[feature] Add caching mechanism

Open jszendre opened this issue 2 years ago • 1 comments

At Intuit we are considering adding independent s3 proxy servers for various AWS roles. One of the use cases would be for fielding requests from Spark's S3A connector and returning a more consistent view of the data after create / rename / delete / update operations.

Could we add a pattern for users to specify a caching mechanism? A user could specify a struct that implements an interface for interacting with the cache. One example cache could be with a minio backend.

Thanks

Aug 01 '23 17:08 jszendre

Hi @jszendre,

I'm not sure I understood your request.

But here's, from my understanding, how I see it:

This repository is a proxy which makes it possible for apps to interact with S3 without needing the AWS SDK nor any credentials.

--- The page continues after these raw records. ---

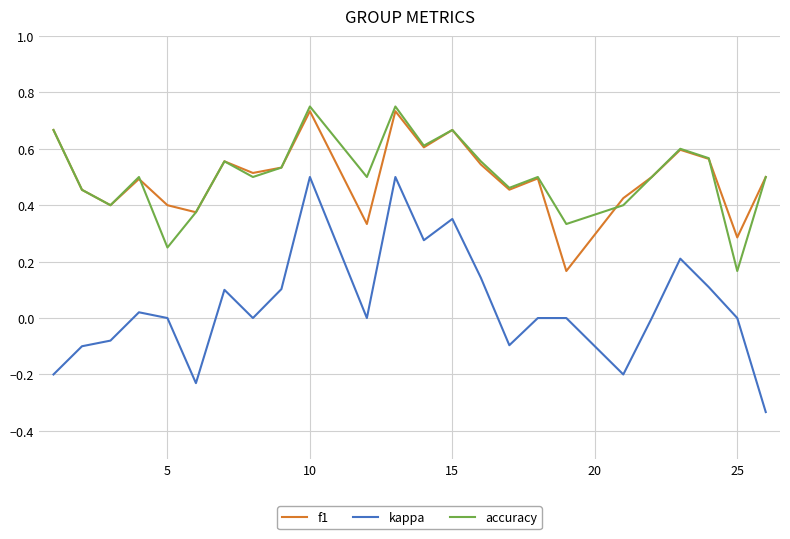

Which series has the widest spread of values?

kappa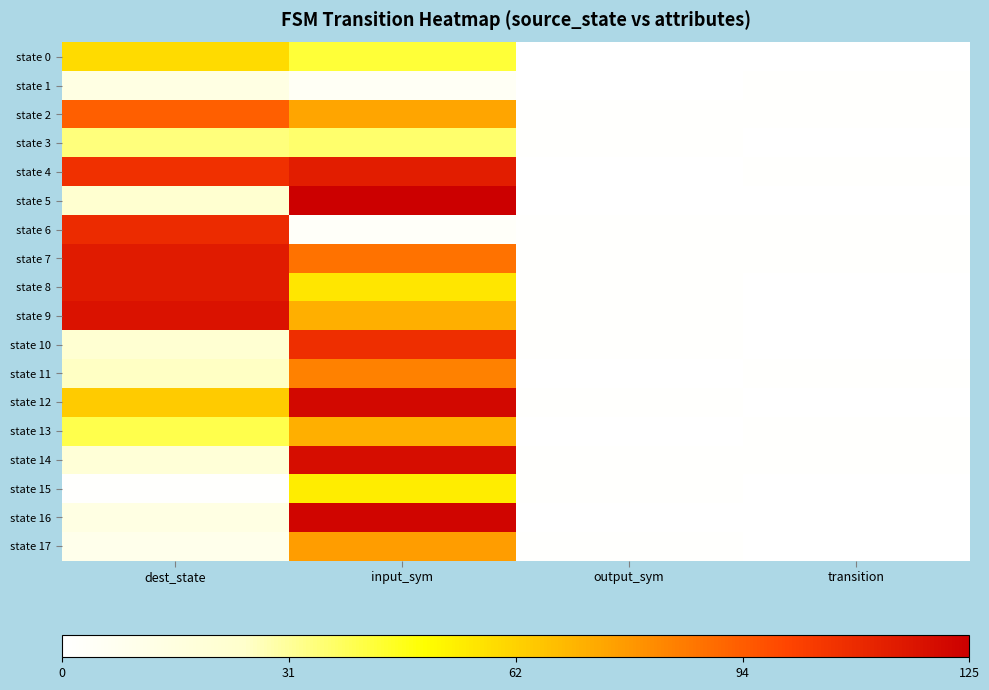

Reading left to right, what are all the values shown in this chart?

state 0: dest_state=60	input_sym=43	output_sym=0	transition=0
state 1: dest_state=14	input_sym=5	output_sym=0	transition=1
state 2: dest_state=93	input_sym=75	output_sym=1	transition=1
state 3: dest_state=35	input_sym=37	output_sym=1	transition=0
state 4: dest_state=107	input_sym=114	output_sym=0	transition=1
state 5: dest_state=23	input_sym=125	output_sym=0	transition=0
state 6: dest_state=109	input_sym=3	output_sym=1	transition=1
state 7: dest_state=115	input_sym=88	output_sym=1	transition=1
state 8: dest_state=115	input_sym=57	output_sym=1	transition=0
state 9: dest_state=118	input_sym=72	output_sym=1	transition=0
state 10: dest_state=22	input_sym=108	output_sym=1	transition=0
state 11: dest_state=26	input_sym=84	output_sym=0	transition=1
state 12: dest_state=64	input_sym=122	output_sym=1	transition=0
state 13: dest_state=41	input_sym=72	output_sym=0	transition=1
state 14: dest_state=20	input_sym=120	output_sym=1	transition=1
state 15: dest_state=1	input_sym=55	output_sym=1	transition=0
state 16: dest_state=14	input_sym=123	output_sym=0	transition=0
state 17: dest_state=10	input_sym=77	output_sym=1	transition=0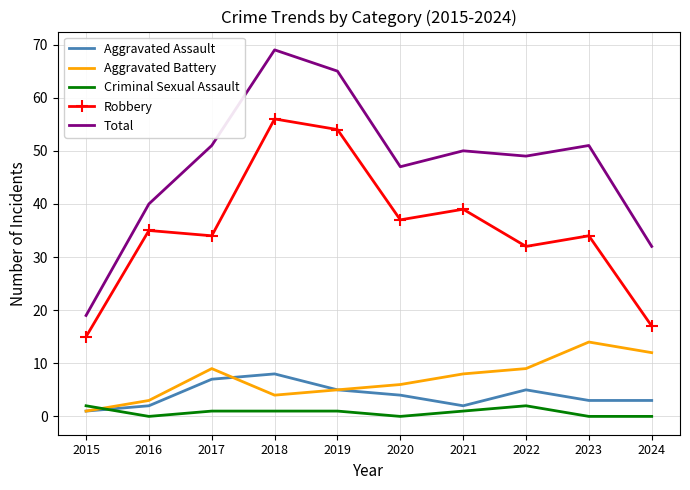

True or false: Robbery and Total intersect in this chart.

False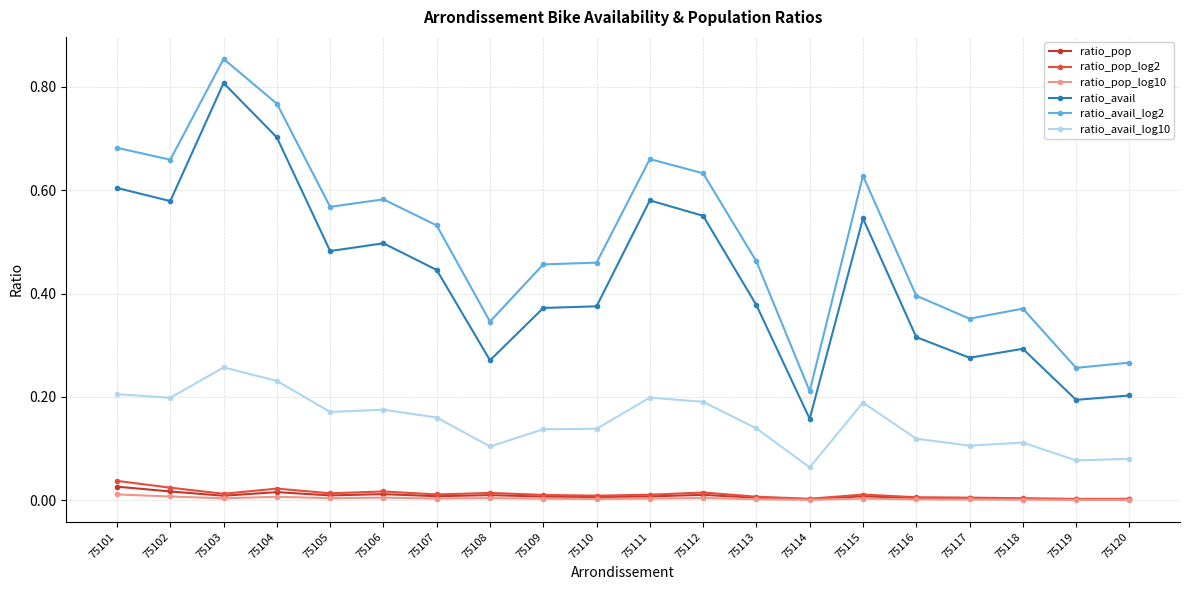

The ratio_avail series shows 0.8 at 75103. True or false?

True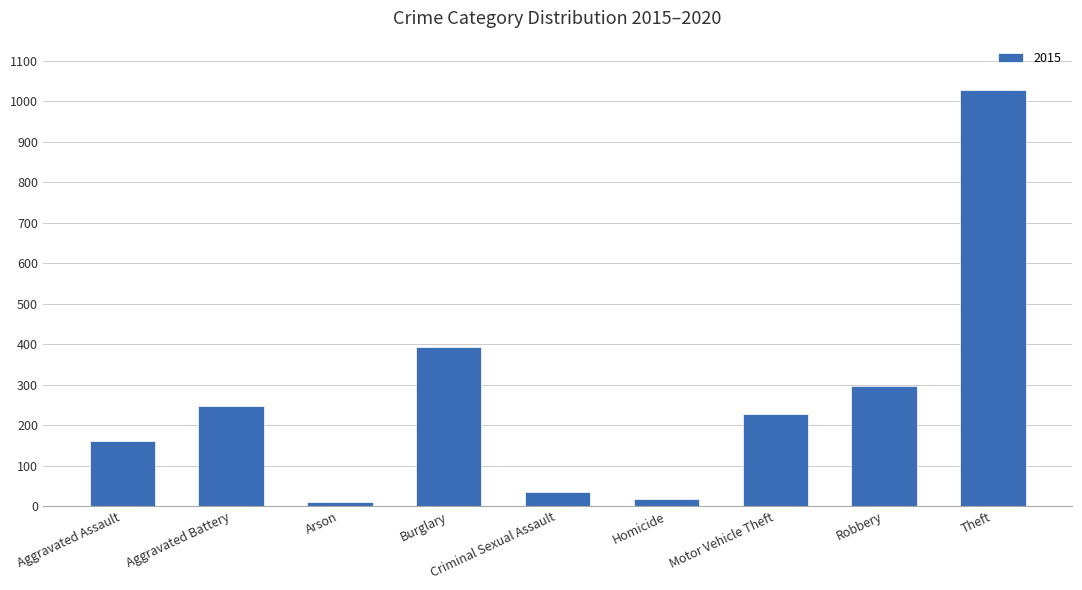

Which has a higher value, Aggravated Assault or Robbery?

Robbery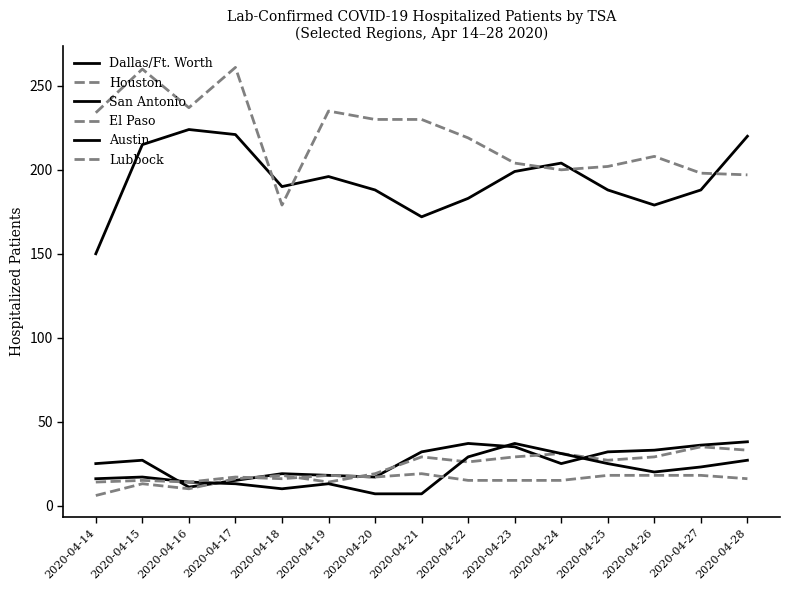

At how many categories does at least one series exceed 252?

2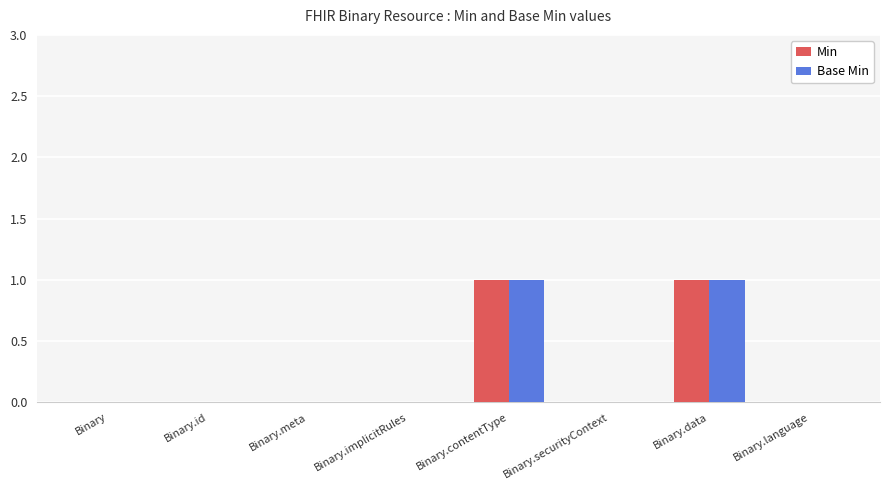

Count the number of categories in the chart.

8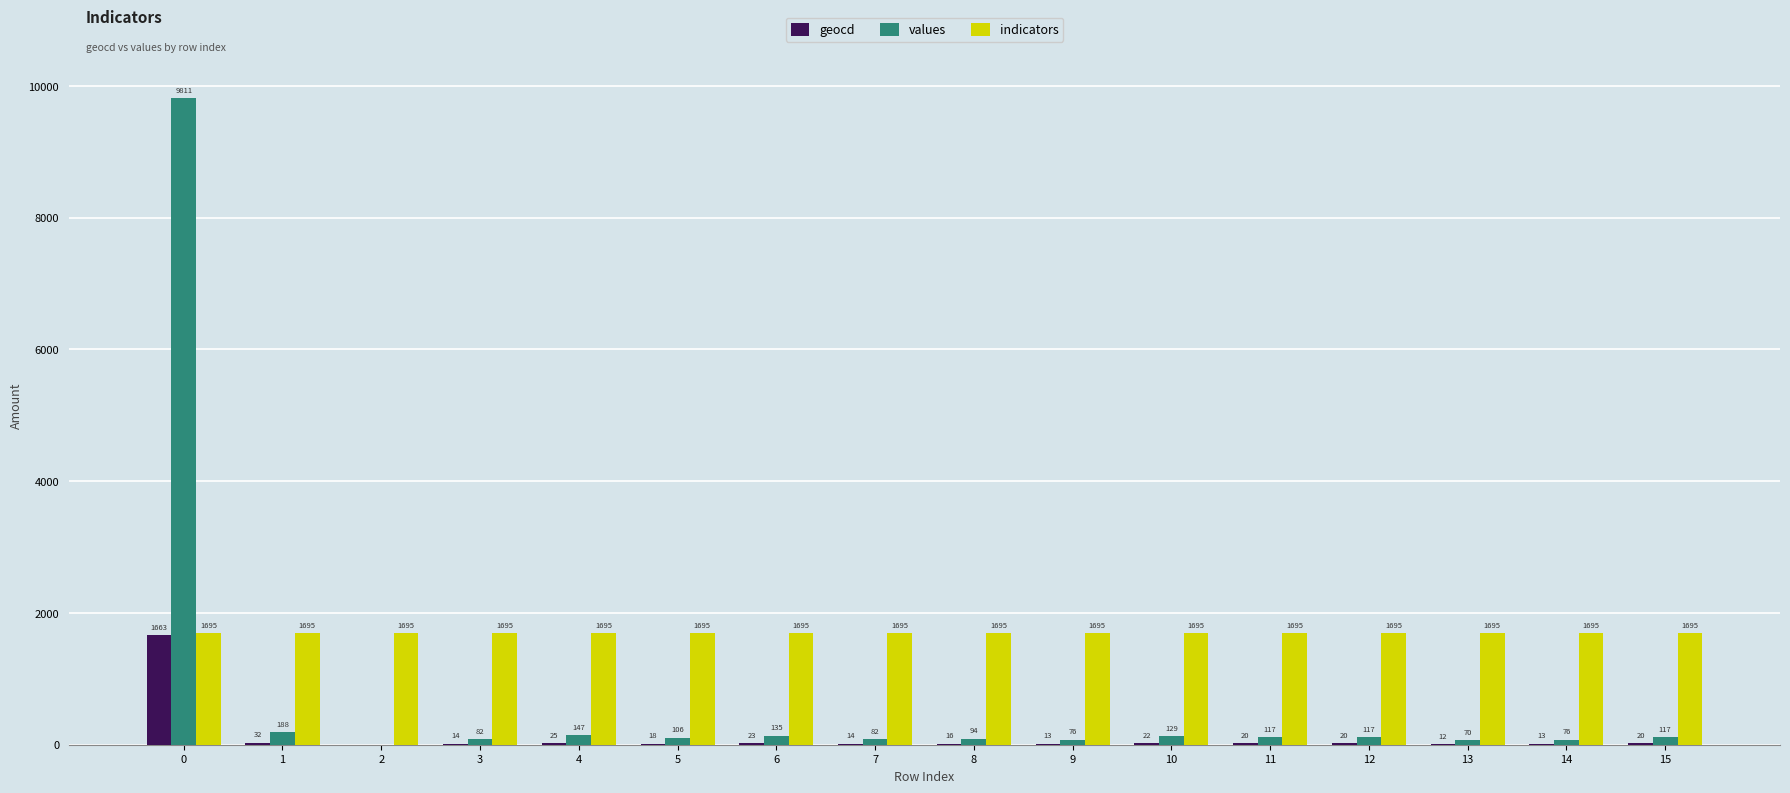

Reading right to left, transcribe all the data shown in this chart.

geocd: 20	13	12	20	20	22	13	16	14	23	18	25	14	0	32	1663
values: 117	76	70	117	117	129	76	94	82	135	106	147	82	0	188	9811
indicators: 1695	1695	1695	1695	1695	1695	1695	1695	1695	1695	1695	1695	1695	1695	1695	1695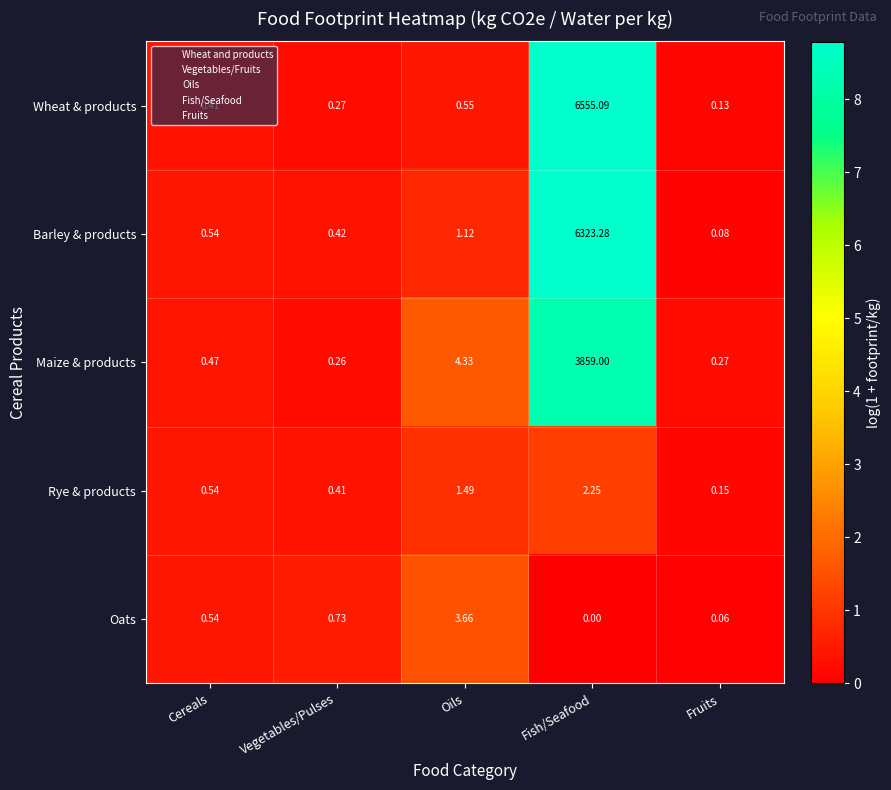

Which series has the largest range (max minus min)?

Wheat & products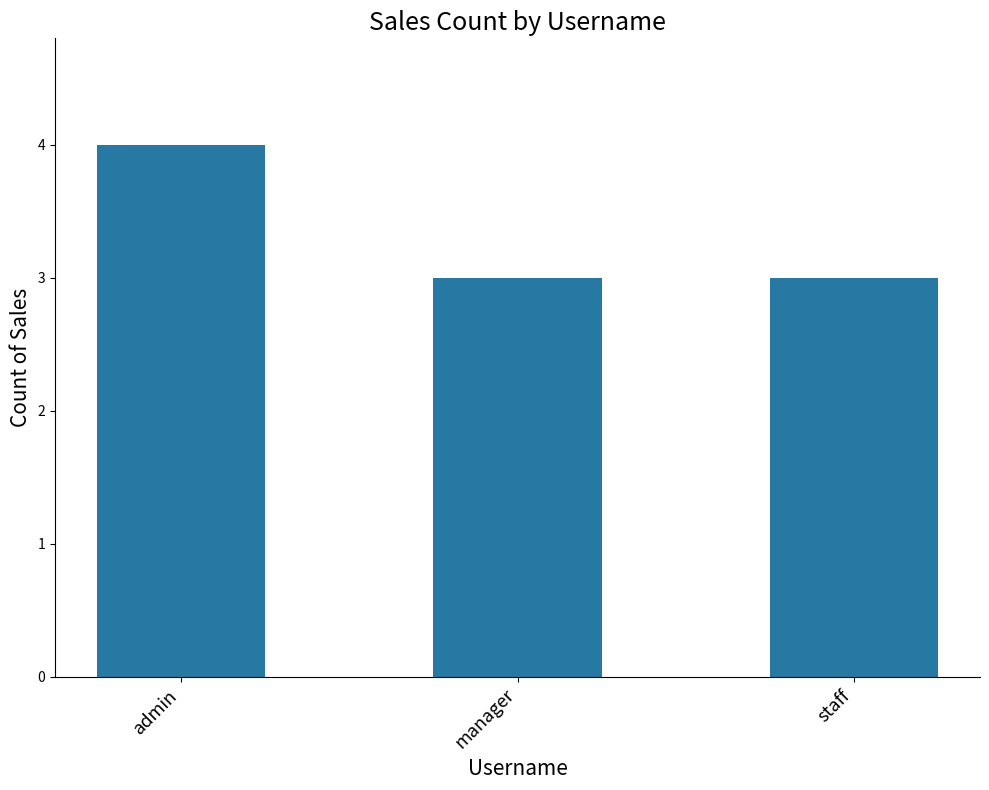

What is the value of the 1st bar from the left?

4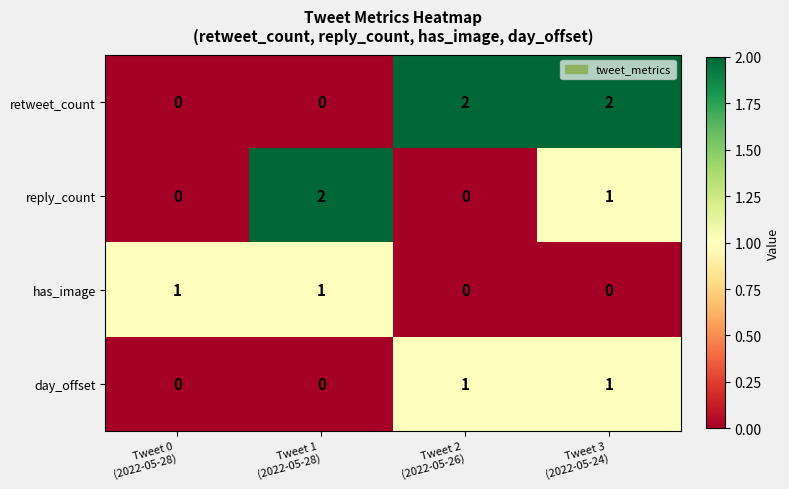

What is the sum of all retweet_count values?

4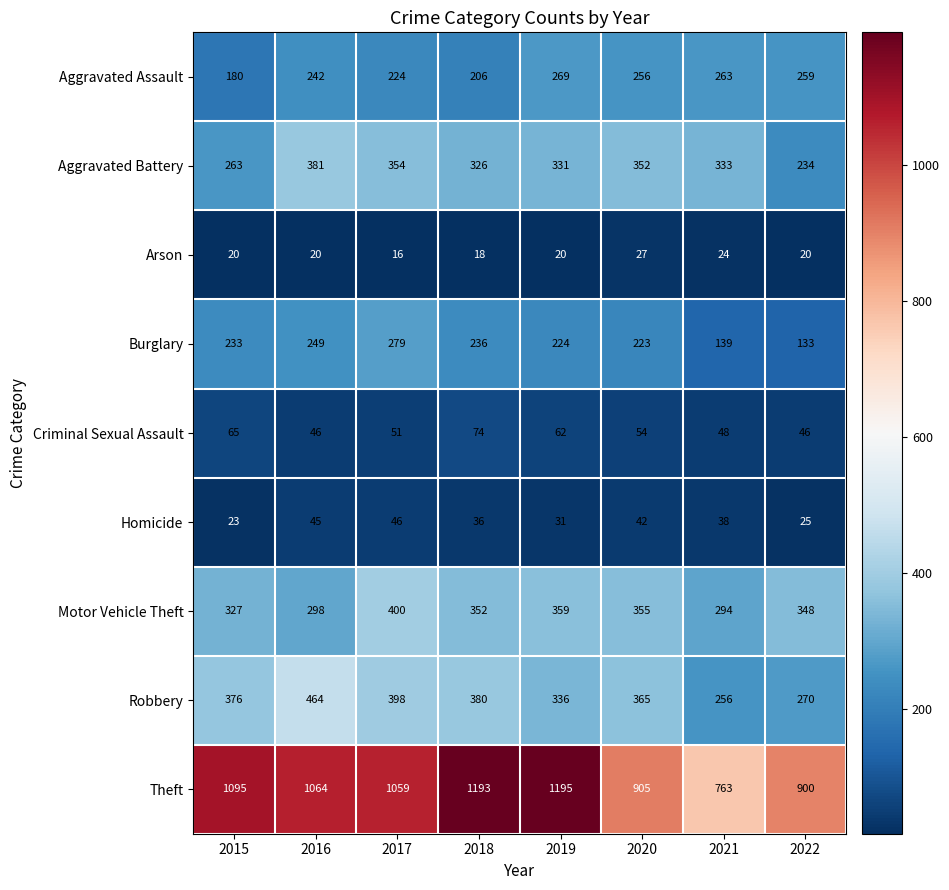

What is the spread (max minus min) of values at 2018?

1175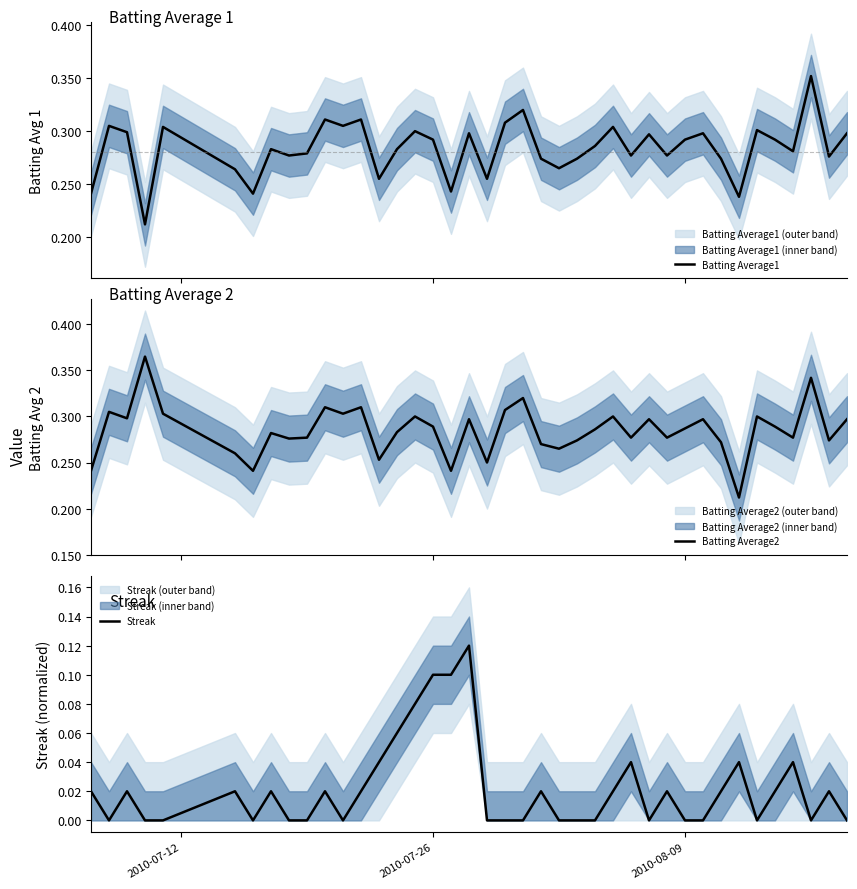

How many lines are shown in the chart?

3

Here's a diagram showcasing how this works in the Mirakl (my company) context:

sequenceDiagram
	participant app as your app
	participant lib as lib-xfiles
	participant xfiles as s3proxy
	participant s3 as S3 Bucket

	app ->> lib: XFilesService.fetchBlob(bucket, key)
	lib ->> xfiles: GET /api/v1/presigned/url/<bucket>/<key>
	xfiles -->> lib: 200 OK {url: "https://google/...."}
	lib ->> s3: GET <url>
	s3 -->> lib: OK <data>
	lib -->> app: OK <data>

As you can see, this is a custom flow we "invented", and we also have an in-house library lib-xfiles to handle this flow.

However, in your use case, i.e. Spark S3 Adapter: this uses the AWS SDK directly to interact with the S3 API. And as such, it cannot transparently use s3proxy.

But maybe I misunderstood your request entirely, in which case, do no hesitate to explain it more plainly ?

Thanks.

Aug 02 '23 09:08 jawher